A regra é estipulada no despacho, publicado esta quarta-feira em Diário da República, que explicita, segundo o Jornal de Negócios, que “é condição para a manutenção da bonificação o cumprimento das prestações” mensais previstas no contrato feito com o banco.
Esta é uma das ‘novidades’, para além do que foi anunciado por António Costa, como a abrangência da medida para créditos até 250 mil euros e alargamento da bonificação até 75% do valor da prestação que ultrapasse a taxa de esforço de 35% das famílias.
O diploma estipula que o apoio é retroativo a janeiro, mas que as famílias só receberão efetivamente a ajuda a partir do mês em que se verificam todos os “requisitos de elegibilidade” (quando a taxa de esforço ultrapassou de facto os 35%).

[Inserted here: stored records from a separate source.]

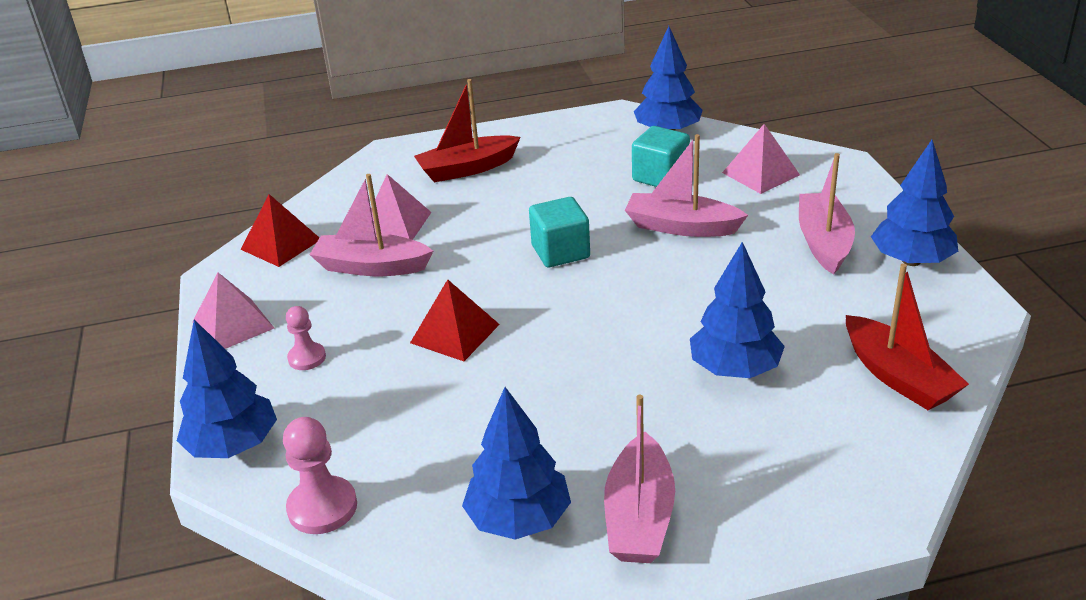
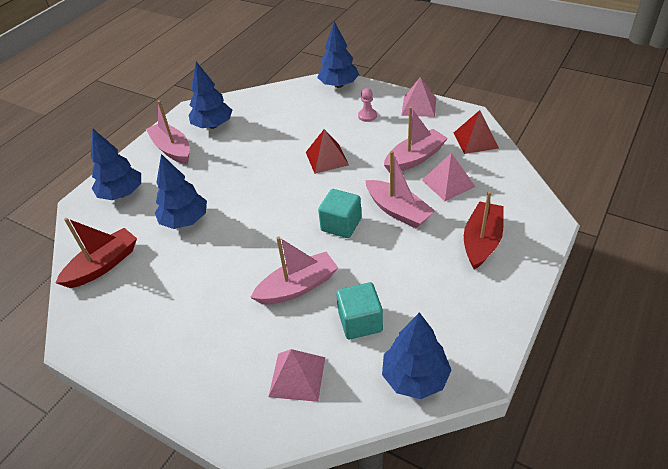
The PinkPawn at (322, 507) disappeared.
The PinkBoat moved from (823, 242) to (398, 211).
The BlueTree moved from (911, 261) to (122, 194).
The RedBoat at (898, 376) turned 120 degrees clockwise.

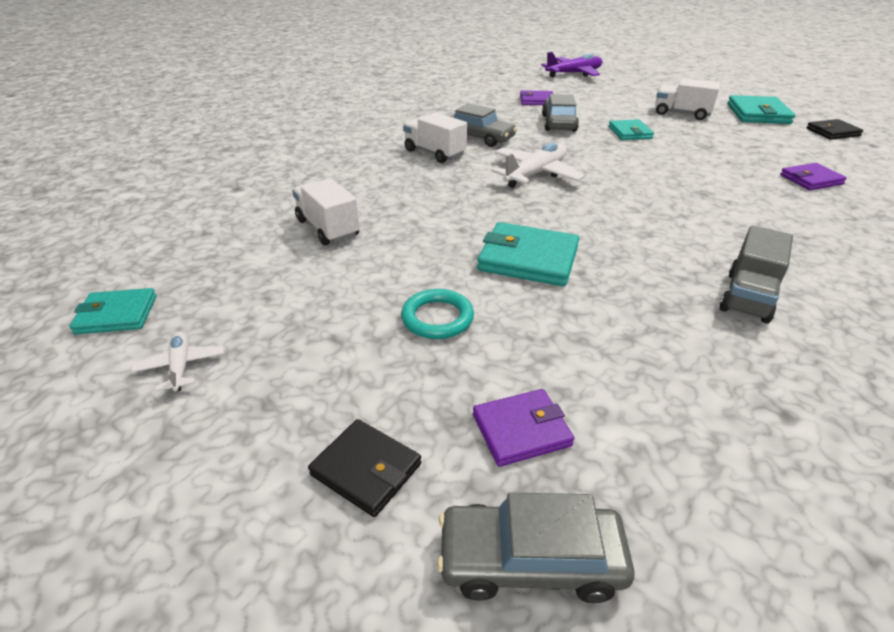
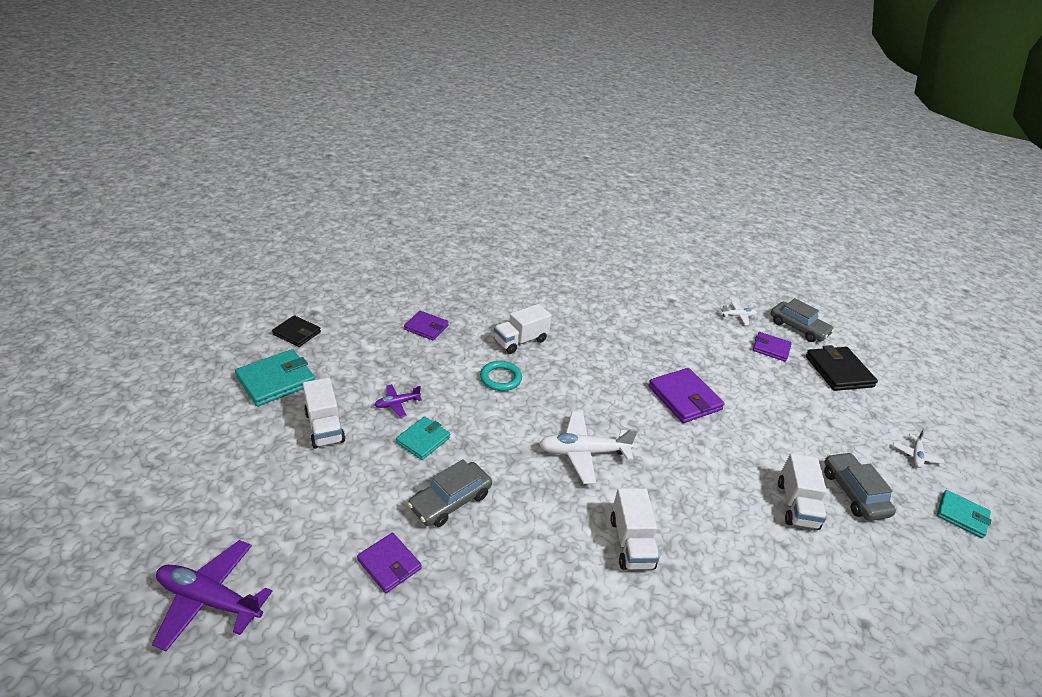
The GreyTruck at (748, 297) disappeared.
The PurplePlane at (397, 403) appeared.
The WhiteTruck at (520, 341) appeared.
The WhitePlane at (738, 316) appeared.
The TurquoiseRing moved from (437, 318) to (500, 378).
The GreyCar moved from (479, 137) to (853, 493).
The TurquoiseWallet at (528, 259) became the PurpleWallet at (684, 398).
The BlackWallet at (366, 469) changed to 1.57 times the size.

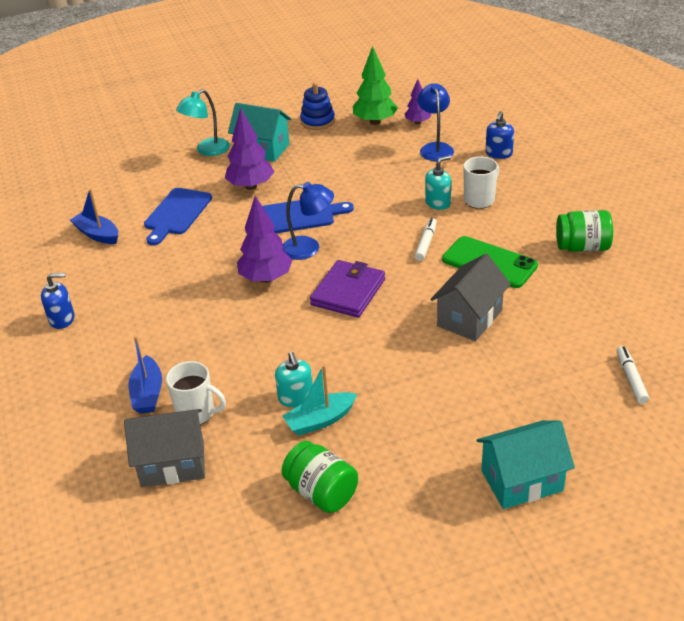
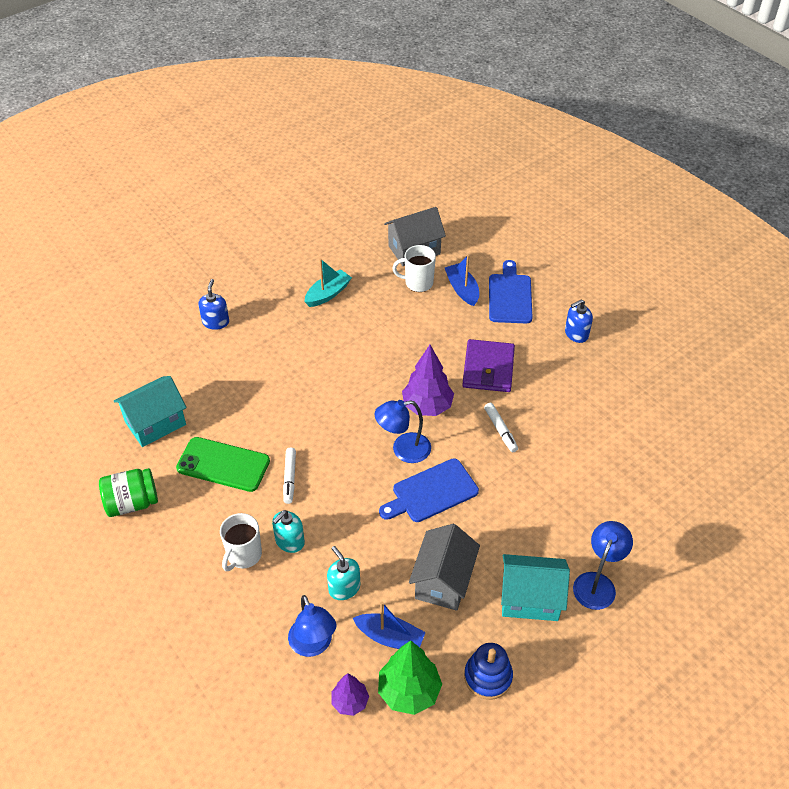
The PurpleTree at (251, 186) disappeared.
The GreenJar at (321, 492) disappeared.
The BlueBoat moved from (97, 234) to (390, 637).
The BlueCuttingBoard moved from (176, 214) to (510, 296).
The TurquoiseSoapDispenser moved from (296, 397) to (344, 588).
The PurpleWallet moved from (348, 292) to (488, 368).
The GreyHouse moved from (469, 318) to (443, 581).
The TurquoiseHouse moved from (521, 481) to (155, 423).
The BlueSoapDispenser moved from (498, 153) to (216, 322).
The WhiteMarker moved from (631, 379) to (500, 430).
The TurquoiseLamp at (207, 150) became the BlueLamp at (597, 583).

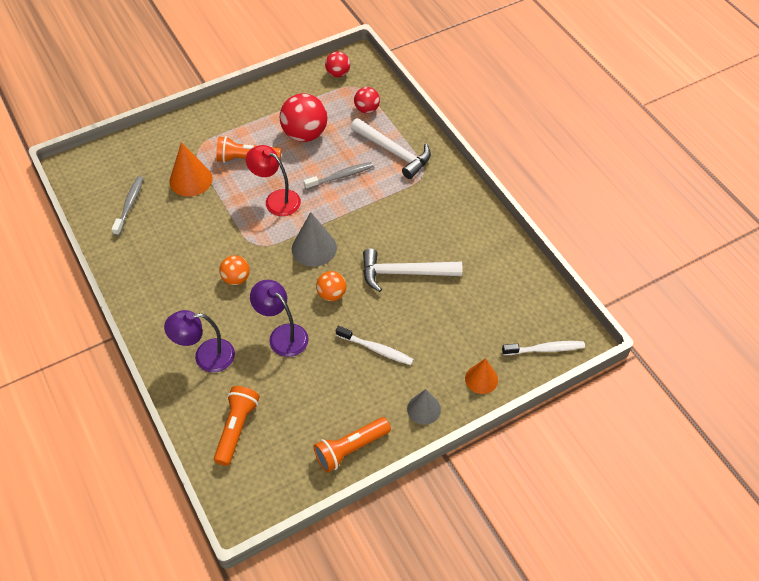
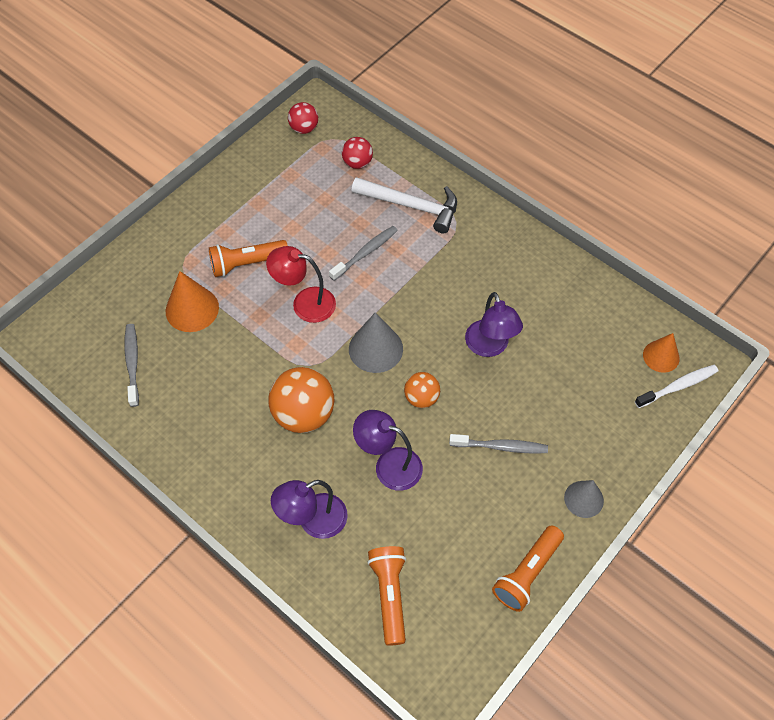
The RedBall at (305, 134) disappeared.
The OrangeCone moved from (481, 379) to (661, 356).
The WhiteHammer at (404, 273) was replaced by the PurpleLamp at (489, 347).
The WhiteToothbrush at (376, 349) became the GreyToothbrush at (501, 447).
The OrangeBall at (236, 278) changed to 1.78 times the size.

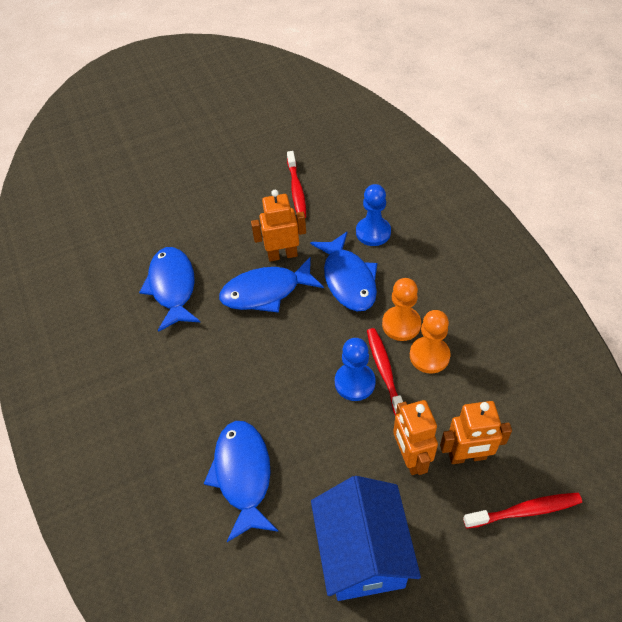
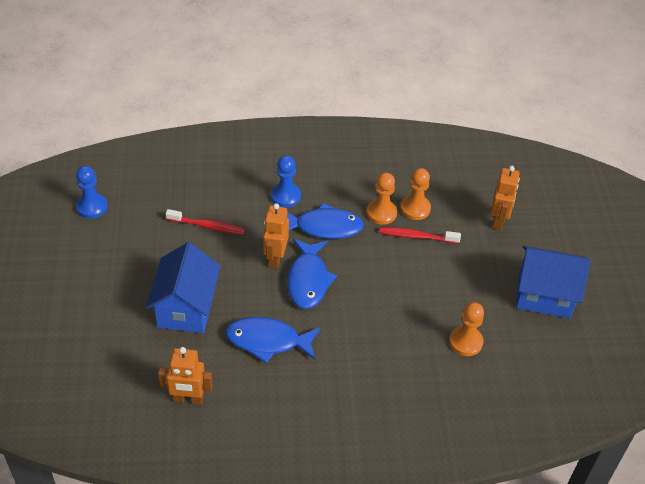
The RedToothbrush at (525, 511) disappeared.
The BlueHouse at (186, 308) appeared.
The BluePawn moved from (355, 382) to (92, 207).
The OrangeRobot moved from (410, 457) to (188, 399).
The BlueFish at (243, 475) was replaced by the OrangePawn at (466, 342).

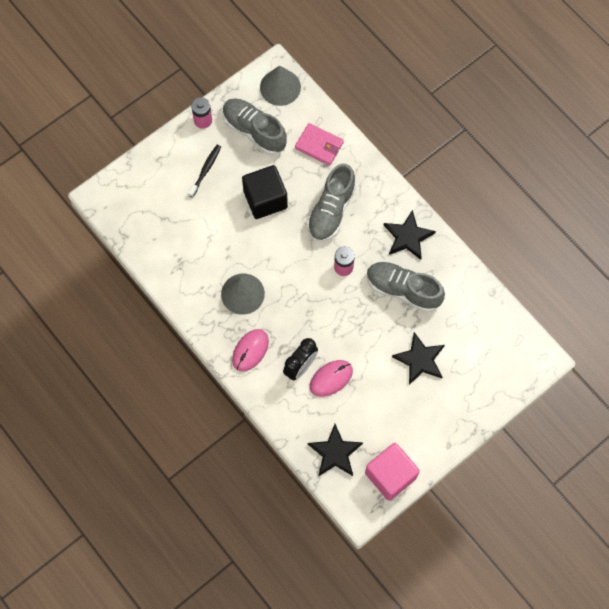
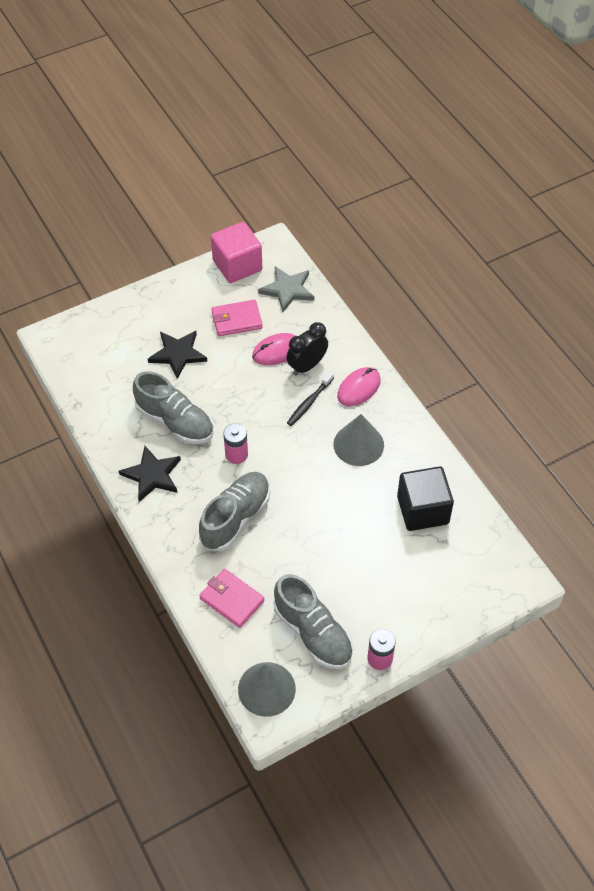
The PinkWallet at (236, 320) appeared.
The BlackToothbrush moved from (205, 170) to (309, 402).
The BlackCube moved from (265, 199) to (422, 510).
The BlackStar at (335, 453) became the GreyStar at (287, 290).

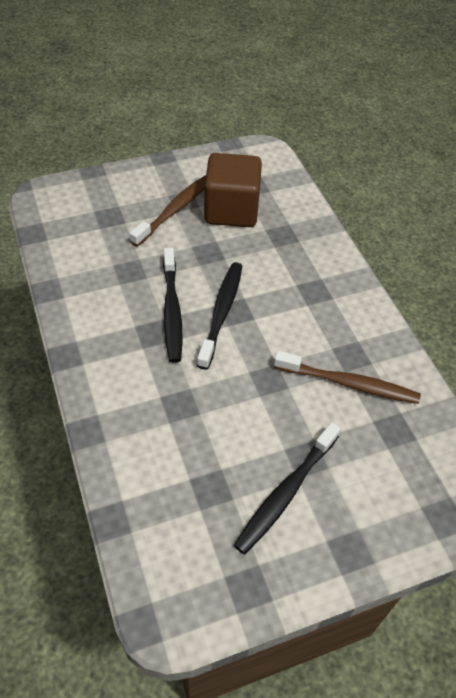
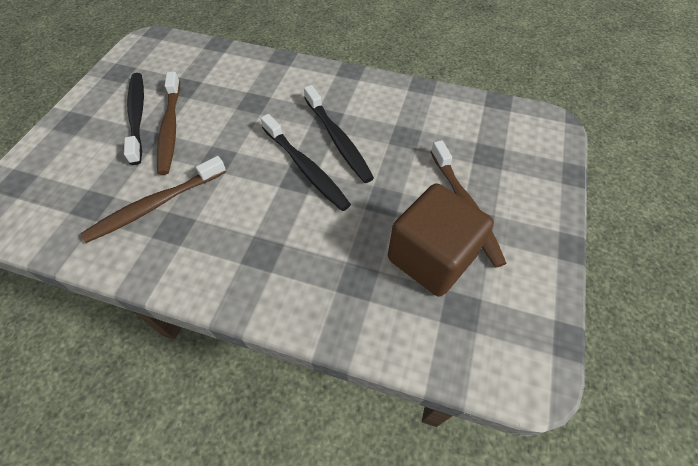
The BrownToothbrush at (170, 128) appeared.
The BlackToothbrush at (172, 310) turned 150 degrees counterclockwise.

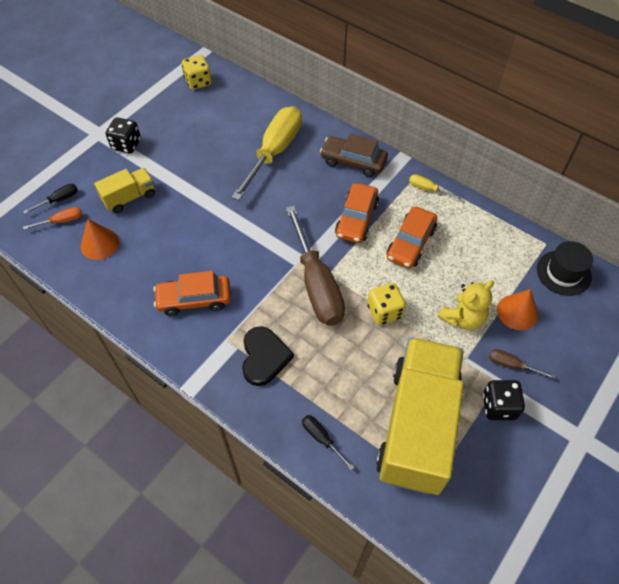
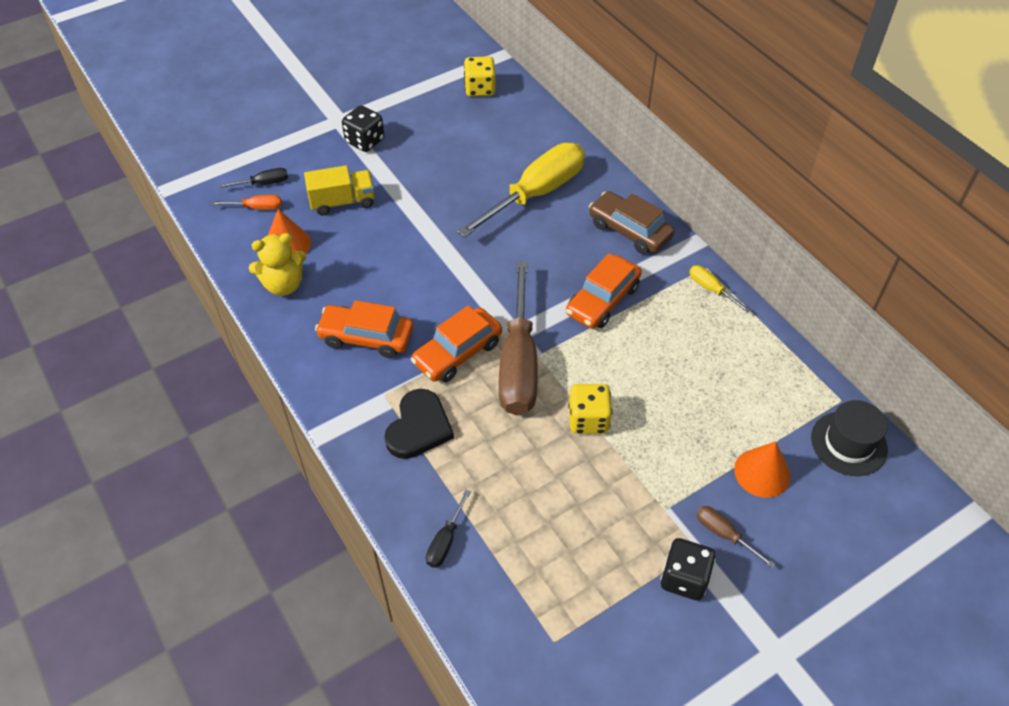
The YellowTruck at (417, 426) disappeared.
The OrangeCar moved from (411, 243) to (458, 353).
The YellowTeddyBear moved from (462, 318) to (284, 285).
The BlackScrewdriver at (321, 438) turned 135 degrees counterclockwise.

Este apoio irá vigorar até dezembro, não excluindo o Executivo de Costa a hipótese de o prolongar.
Já no que respeita ao apoio às rendas, a novidade está no facto de o apoio poder ser inferior a 20 euros, quando o Governo havia dito que a ajuda não poderia ser inferior a esse valor, nem superior a 200 euros.
Estipula agora a lei publicada que, caso o apoio à renda seja inferior a 20 euros, será pago semestralmente. Por outro lado, as ajudas acima desse valor serão pagas mensalmente, até dia 20 de cada mês.